El vocero agregó que China se opone "de manera consistente" a las sanciones unilaterales que carecen de base en el derecho internacional y no han sido autorizadas por el Consejo de Seguridad de Naciones Unidas.
La Cámara de Representantes de Estados Unidos aprobó este miércoles por 262 votos a favor y 159 en contra la denominada Ley Lindsey O. Graham de Sanciones a Rusia e Irán de 2026, que ya había recibido el visto bueno del Senado en agosto por 86 votos frente a 11.
La legislación queda ahora pendiente de la firma del presidente estadounidense, Donald Trump, para convertirse en ley.

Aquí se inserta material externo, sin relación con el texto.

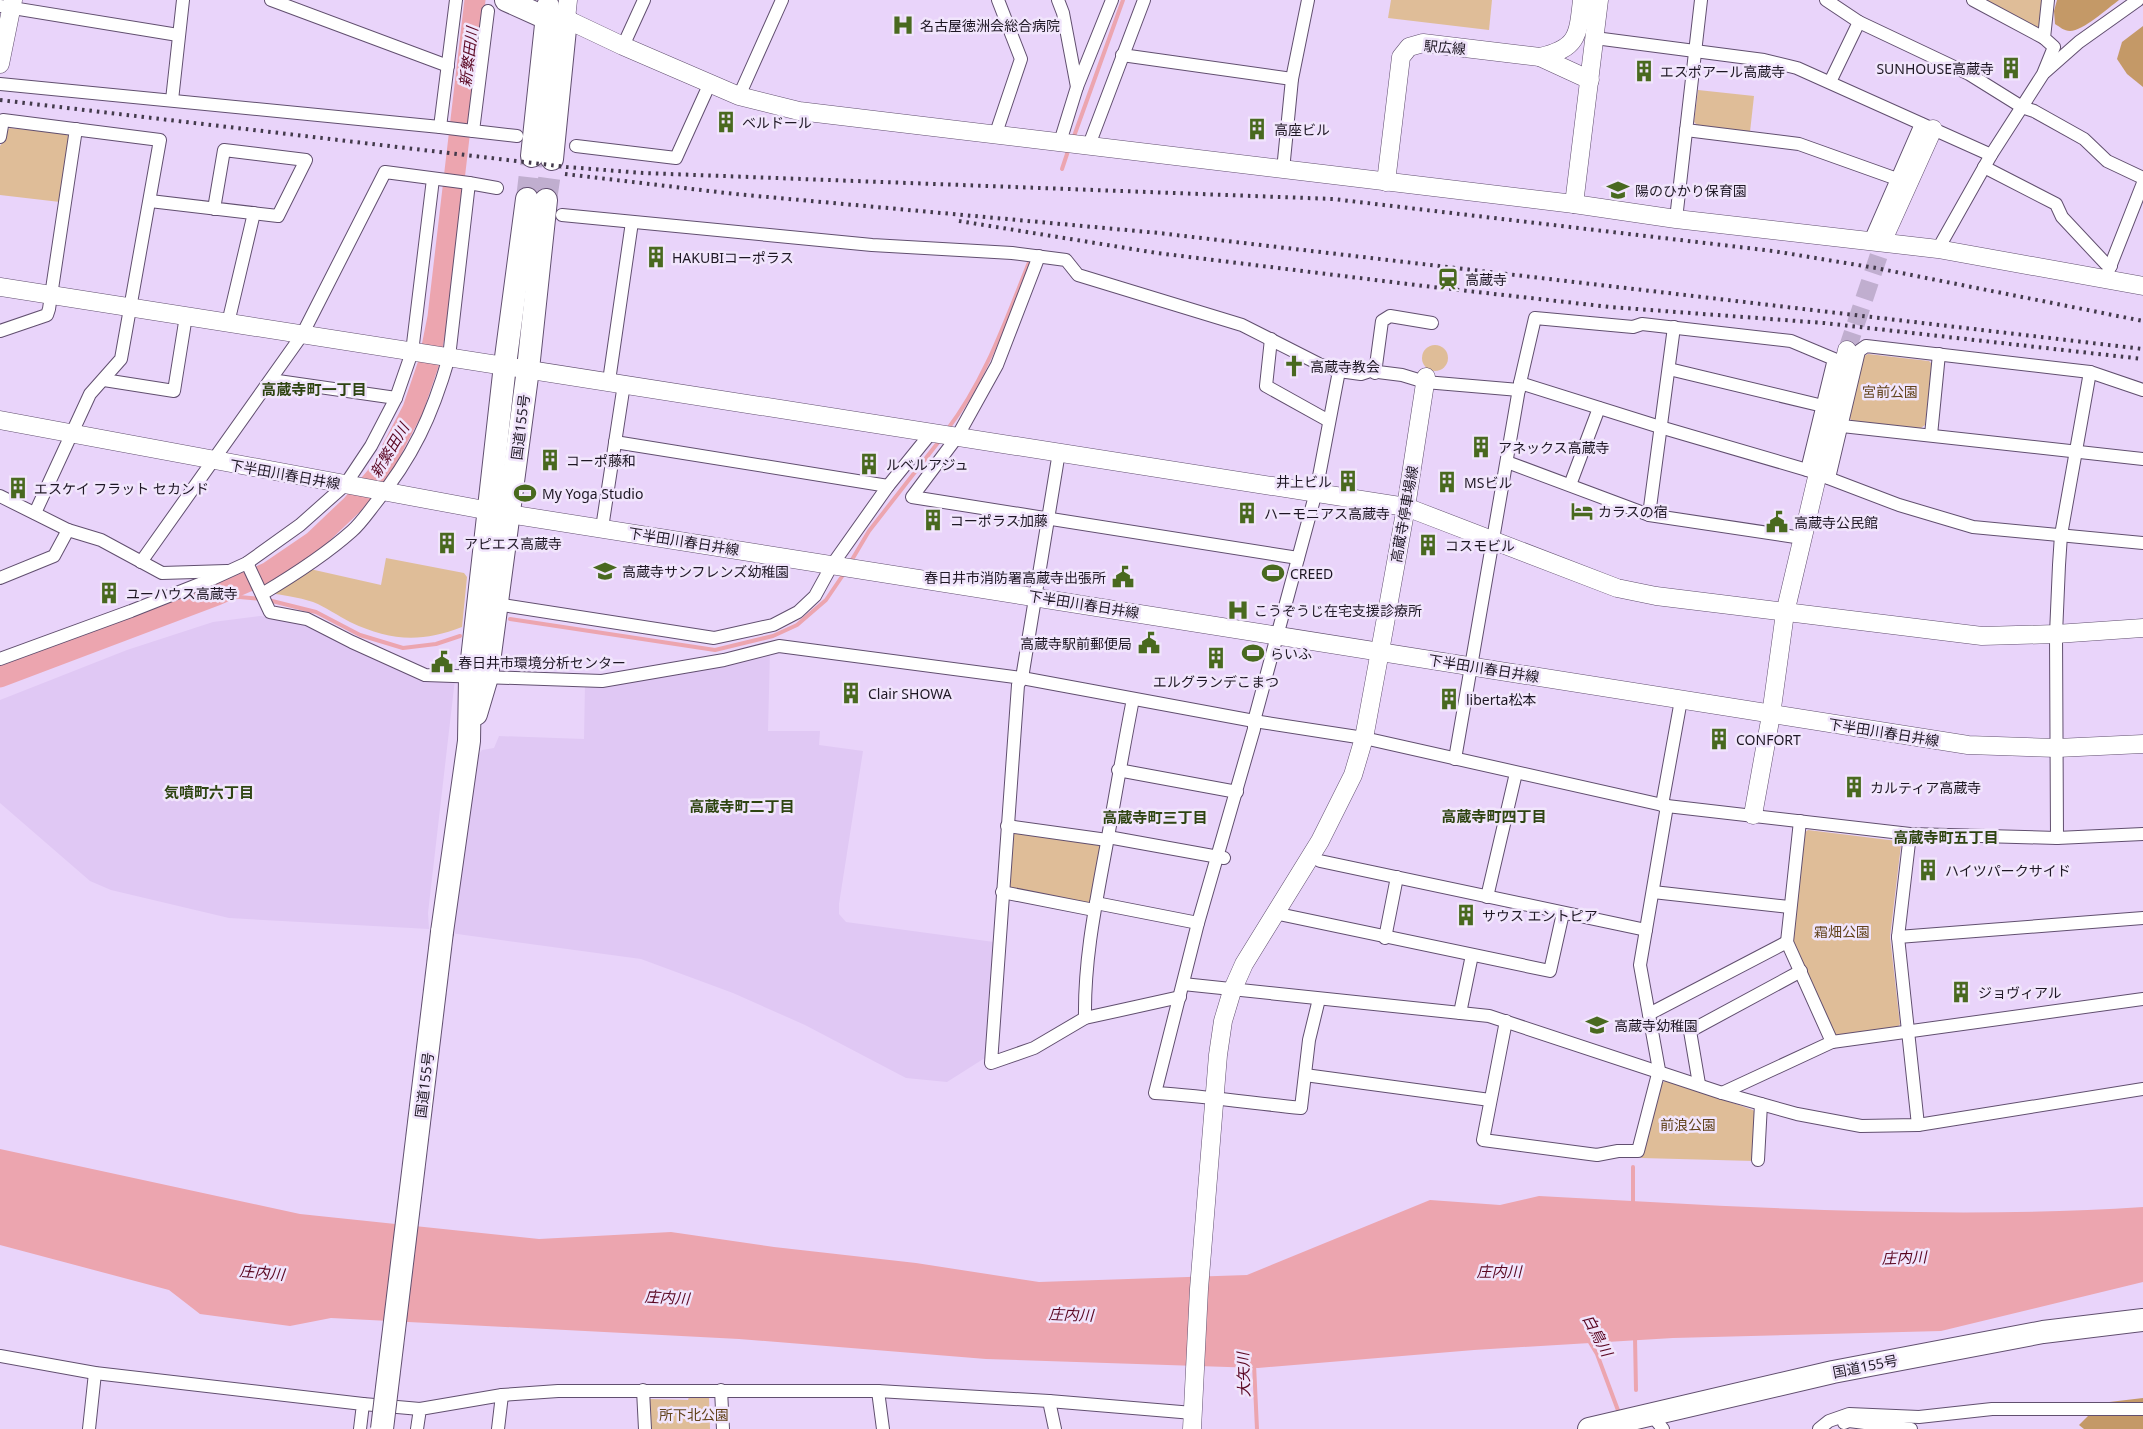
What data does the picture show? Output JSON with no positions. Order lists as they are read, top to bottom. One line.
{"streets":{"highway":["国道155号"],"street":["駅広線","下半田川春日井線","高蔵寺停車場線"]},"crossings":[["国道155号","下半田川春日井線"],["下半田川春日井線","高蔵寺停車場線"]],"districts":["高蔵寺町一丁目","気噴町六丁目","高蔵寺町二丁目","高蔵寺町四丁目","高蔵寺町三丁目","高蔵寺町五丁目"],"water":["新繁田川","庄内川","白鳥川","大矢川"],"parks":["宮前公園","霜畑公園","前浪公園","所下北公園"],"places":{"hospital":["名古屋徳洲会総合病院","こうぞうじ在宅支援診療所"],"building":["SUNHOUSE高蔵寺","エスポアール高蔵寺","ベルドール","高座ビル","HAKUBIコーポラス","アネックス高蔵寺","コーポ藤和","ルベルアジュ","井上ビル","MSビル","エスケイ フラット セカンド","ハーモニアス高蔵寺","コーポラス加藤","アピエス高蔵寺","コスモビル","ユーハウス高蔵寺","エルグランデこまつ","Clair SHOWA","liberta松本","CONFORT","カルティア高蔵寺","ハイツパークサイド","サウス エントピア","ジョヴィアル"],"school or university":["陽のひかり保育園","高蔵寺サンフレンズ幼稚園","高蔵寺幼稚園"],"station":["高蔵寺"],"church":["高蔵寺教会"],"sports":["My Yoga Studio","CREED","らいふ"],"hotel":["カラスの宿"],"public building":["高蔵寺公民館","春日井市消防署高蔵寺出張所","高蔵寺駅前郵便局","春日井市環境分析センター"]}}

La normativa concede a Trump facultades para imponer aranceles de hasta el 100 % a los principales compradores de petróleo y gas rusos, una herramienta que podría afectar especialmente a países como China e India.
Con todo, la norma no establece automáticamente esos gravámenes, sino que autoriza al Ejecutivo estadounidense a aplicarlos dentro de los mecanismos previstos.
El paquete contempla además sanciones contra funcionarios, bancos y sectores estratégicos de la economía rusa, así como contra la denominada "flota en la sombra" de petroleros utilizada para sortear las restricciones occidentales, y extiende determinadas sanciones financieras contra Irán.